## To do
Please print exactly the lines below, from the start of the material up to and including the line with "cells are negative", but none of the pictures.

## Dataset extract
======
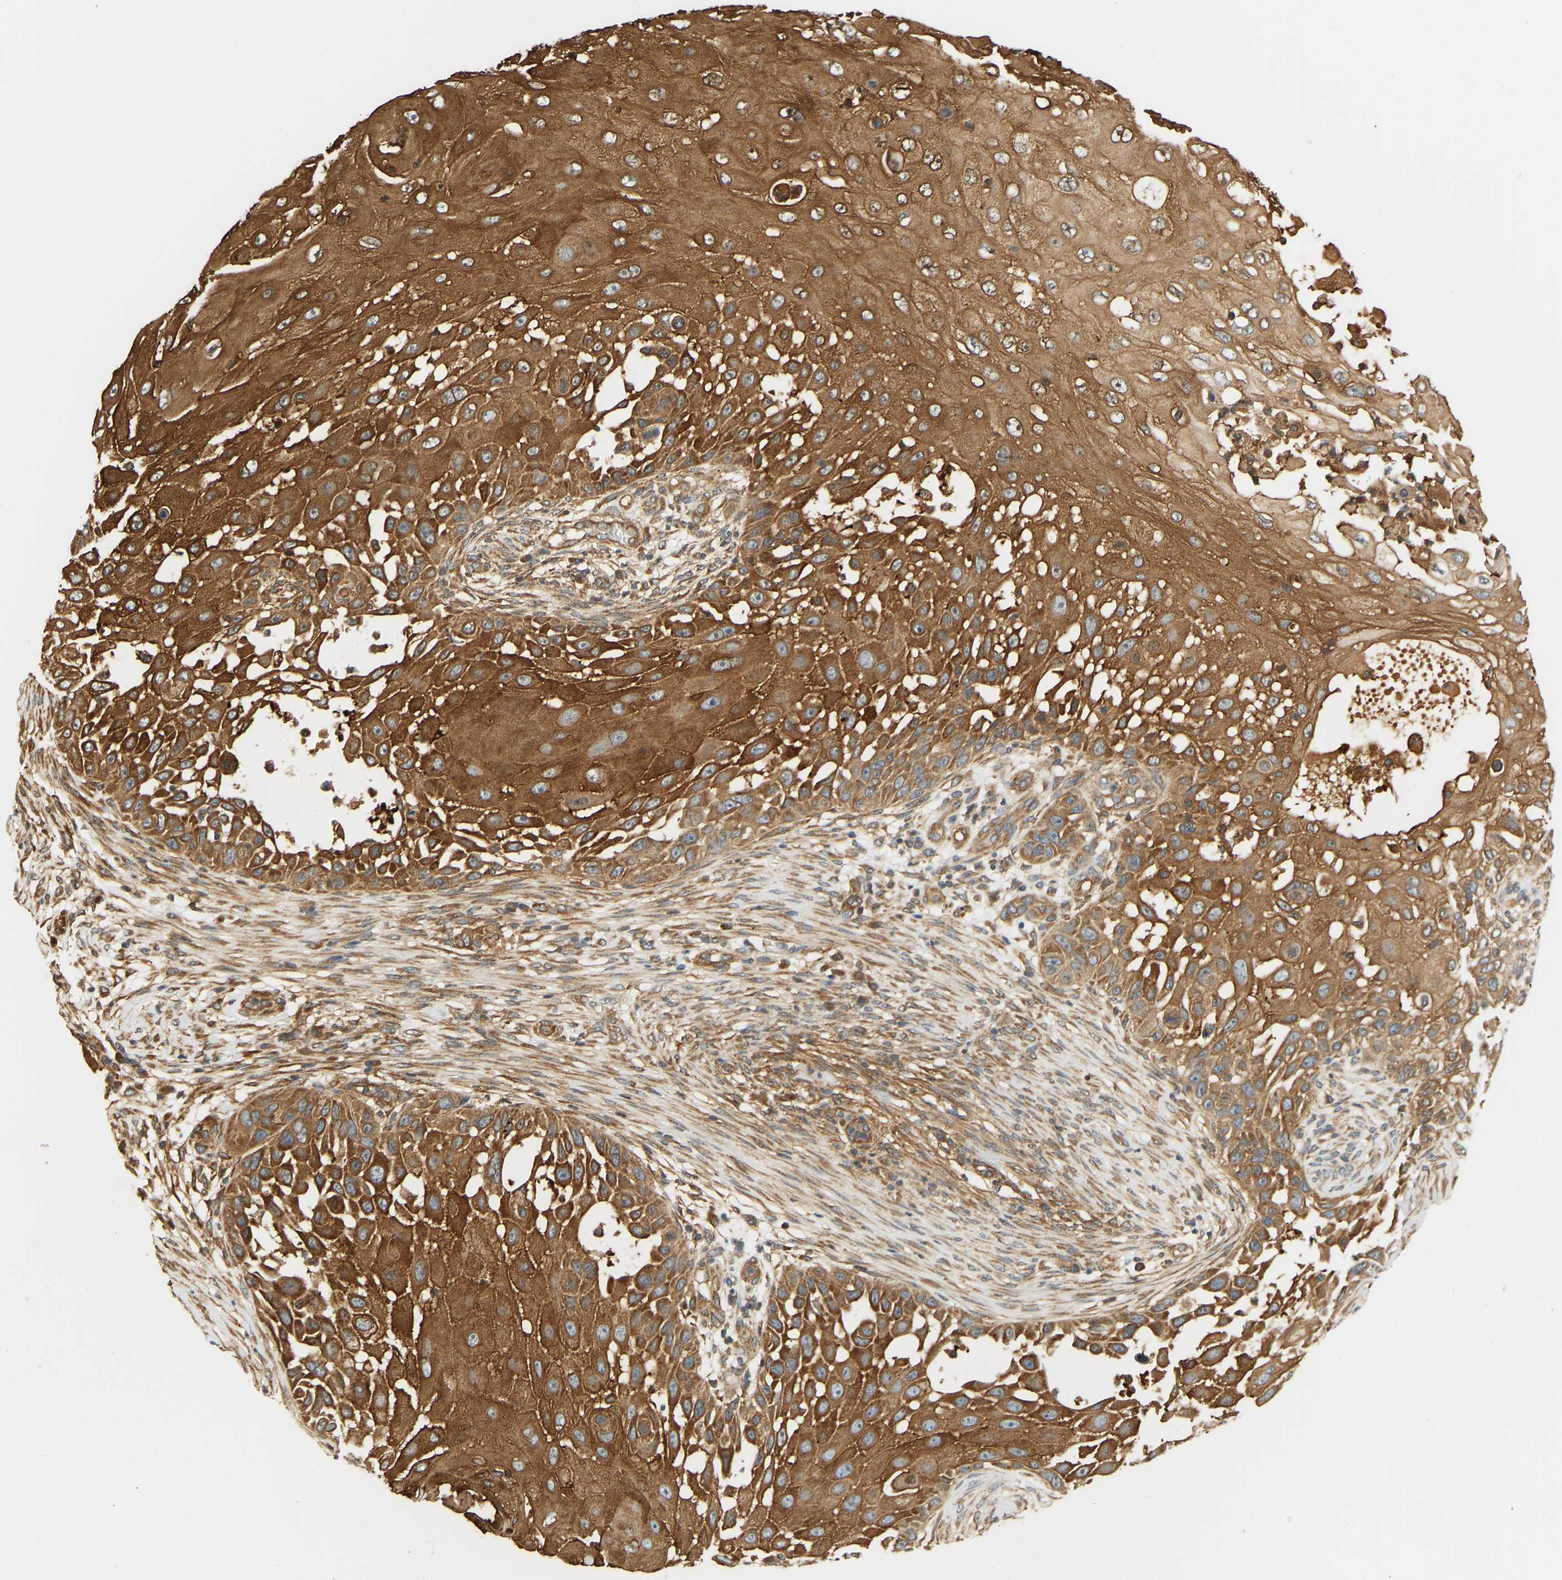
{"staining": {"intensity": "strong", "quantity": ">75%", "location": "cytoplasmic/membranous"}, "tissue": "skin cancer", "cell_type": "Tumor cells", "image_type": "cancer", "snomed": [{"axis": "morphology", "description": "Squamous cell carcinoma, NOS"}, {"axis": "topography", "description": "Skin"}], "caption": "IHC histopathology image of human squamous cell carcinoma (skin) stained for a protein (brown), which displays high levels of strong cytoplasmic/membranous staining in approximately >75% of tumor cells.", "gene": "CEP57", "patient": {"sex": "female", "age": 44}}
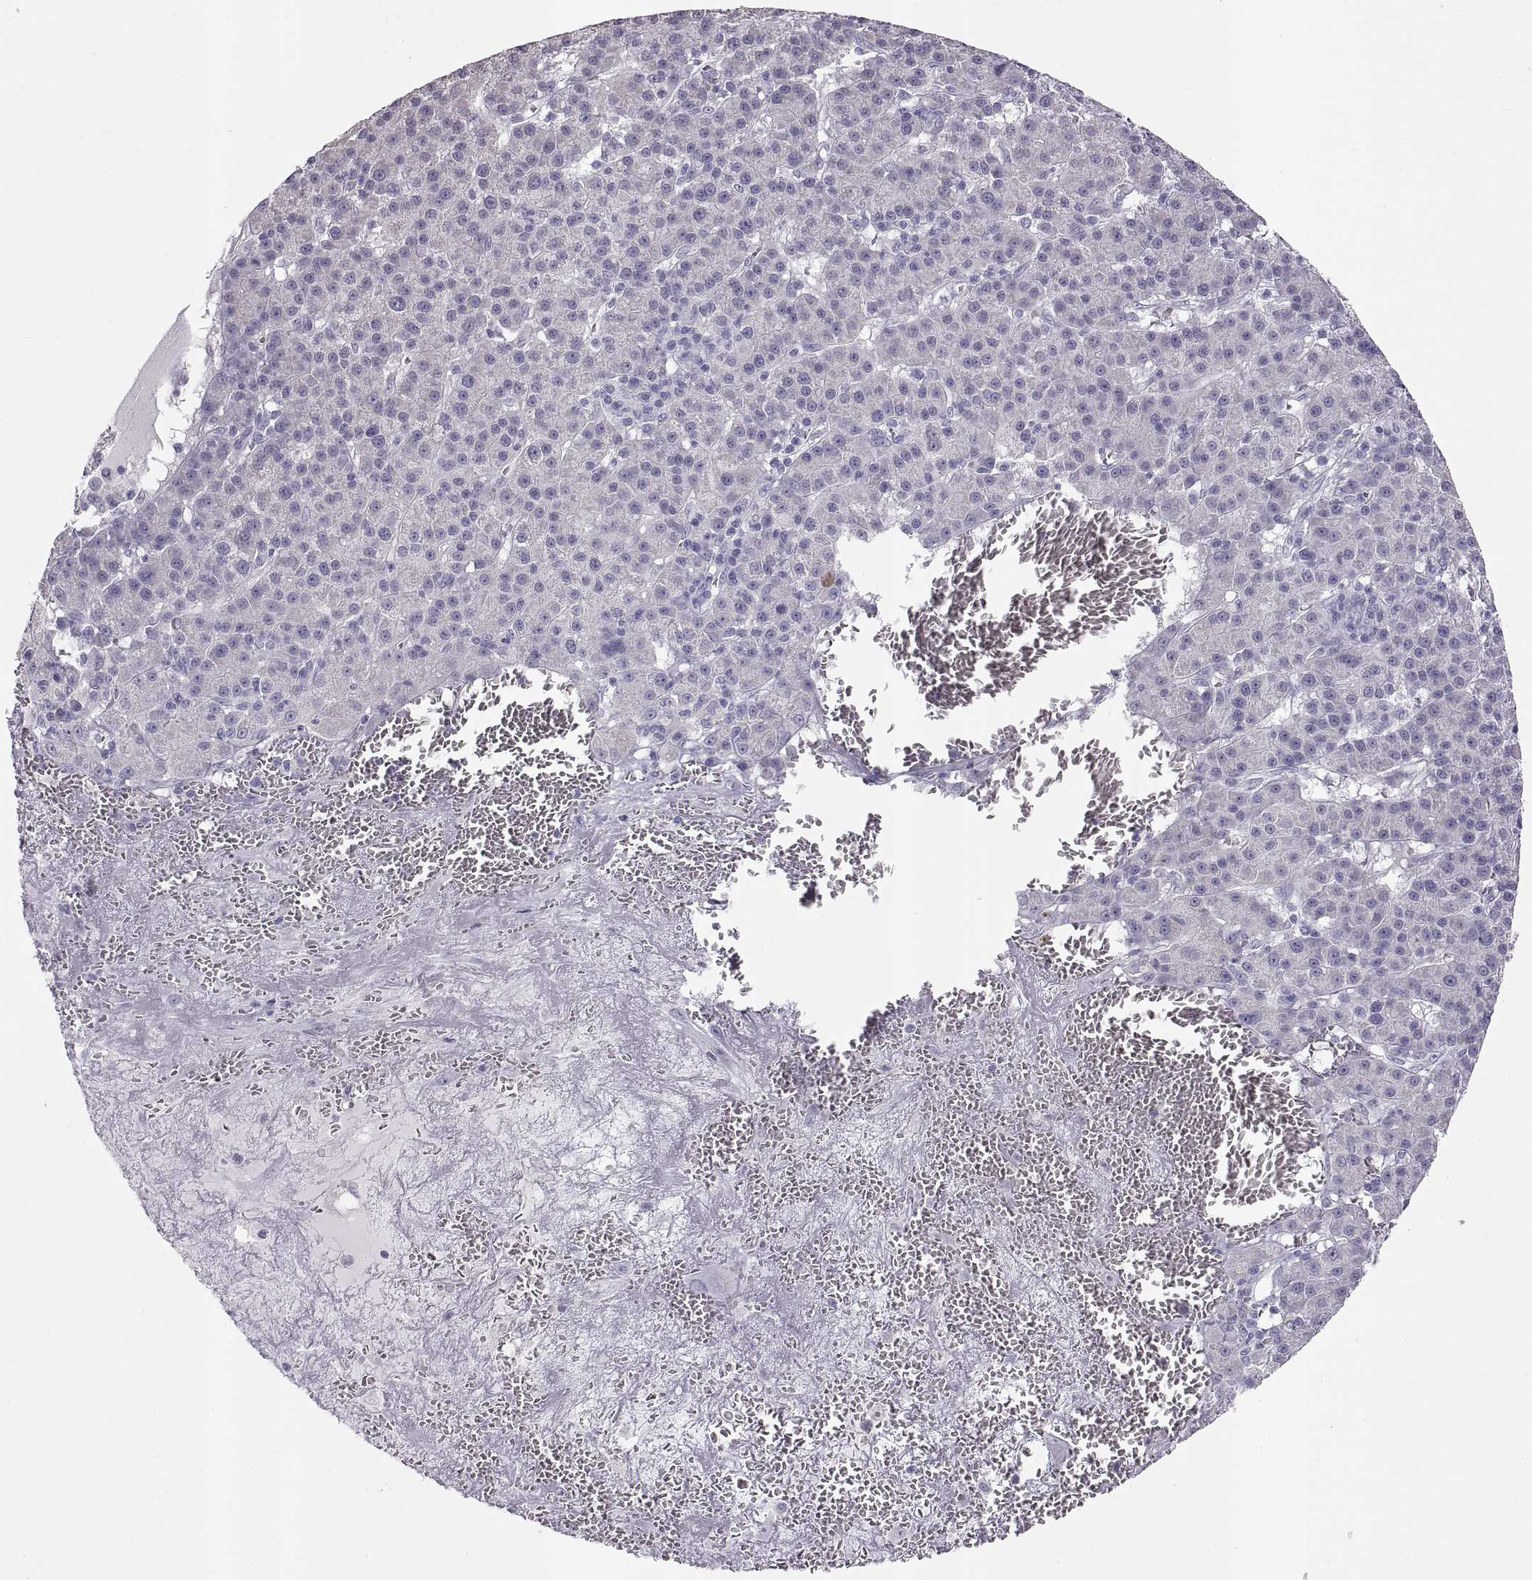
{"staining": {"intensity": "negative", "quantity": "none", "location": "none"}, "tissue": "liver cancer", "cell_type": "Tumor cells", "image_type": "cancer", "snomed": [{"axis": "morphology", "description": "Carcinoma, Hepatocellular, NOS"}, {"axis": "topography", "description": "Liver"}], "caption": "Tumor cells are negative for brown protein staining in liver cancer.", "gene": "WBP2NL", "patient": {"sex": "female", "age": 60}}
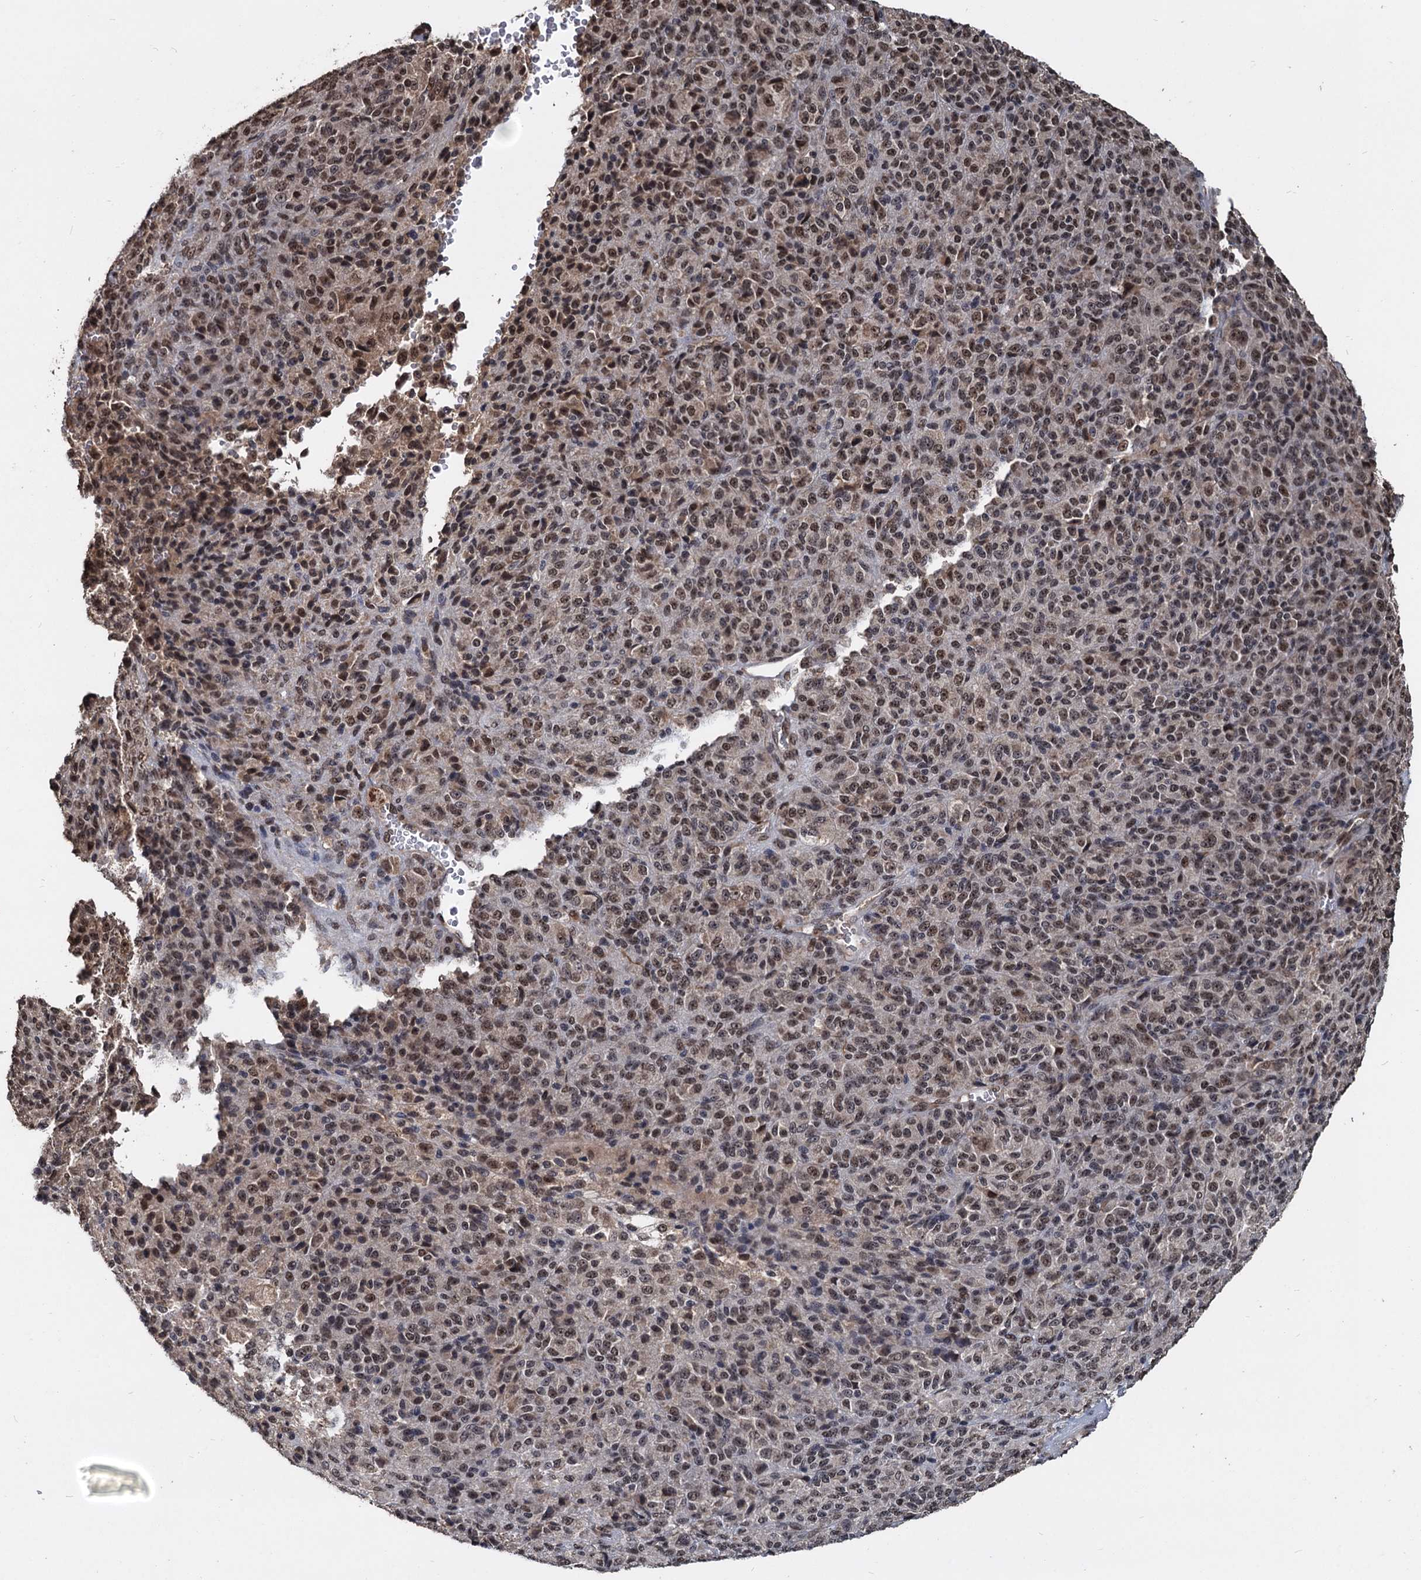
{"staining": {"intensity": "moderate", "quantity": ">75%", "location": "nuclear"}, "tissue": "melanoma", "cell_type": "Tumor cells", "image_type": "cancer", "snomed": [{"axis": "morphology", "description": "Malignant melanoma, Metastatic site"}, {"axis": "topography", "description": "Brain"}], "caption": "Malignant melanoma (metastatic site) tissue reveals moderate nuclear expression in approximately >75% of tumor cells, visualized by immunohistochemistry.", "gene": "FAM216B", "patient": {"sex": "female", "age": 56}}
======
## Your response
{"staining": {"intensity": "strong", "quantity": ">75%", "location": "cytoplasmic/membranous"}, "tissue": "skin cancer", "cell_type": "Tumor cells", "image_type": "cancer", "snomed": [{"axis": "morphology", "description": "Squamous cell carcinoma, NOS"}, {"axis": "topography", "description": "Skin"}], "caption": "IHC histopathology image of human squamous cell carcinoma (skin) stained for a protein (brown), which displays high levels of strong cytoplasmic/membranous staining in approximately >75% of tumor cells.", "gene": "CEP57", "patient": {"sex": "female", "age": 44}}
{"staining": {"intensity": "negative", "quantity": "none", "location": "none"}, "tissue": "liver cancer", "cell_type": "Tumor cells", "image_type": "cancer", "snomed": [{"axis": "morphology", "description": "Carcinoma, Hepatocellular, NOS"}, {"axis": "topography", "description": "Liver"}], "caption": "Tumor cells are negative for brown protein staining in liver cancer.", "gene": "WBP2NL", "patient": {"sex": "female", "age": 60}}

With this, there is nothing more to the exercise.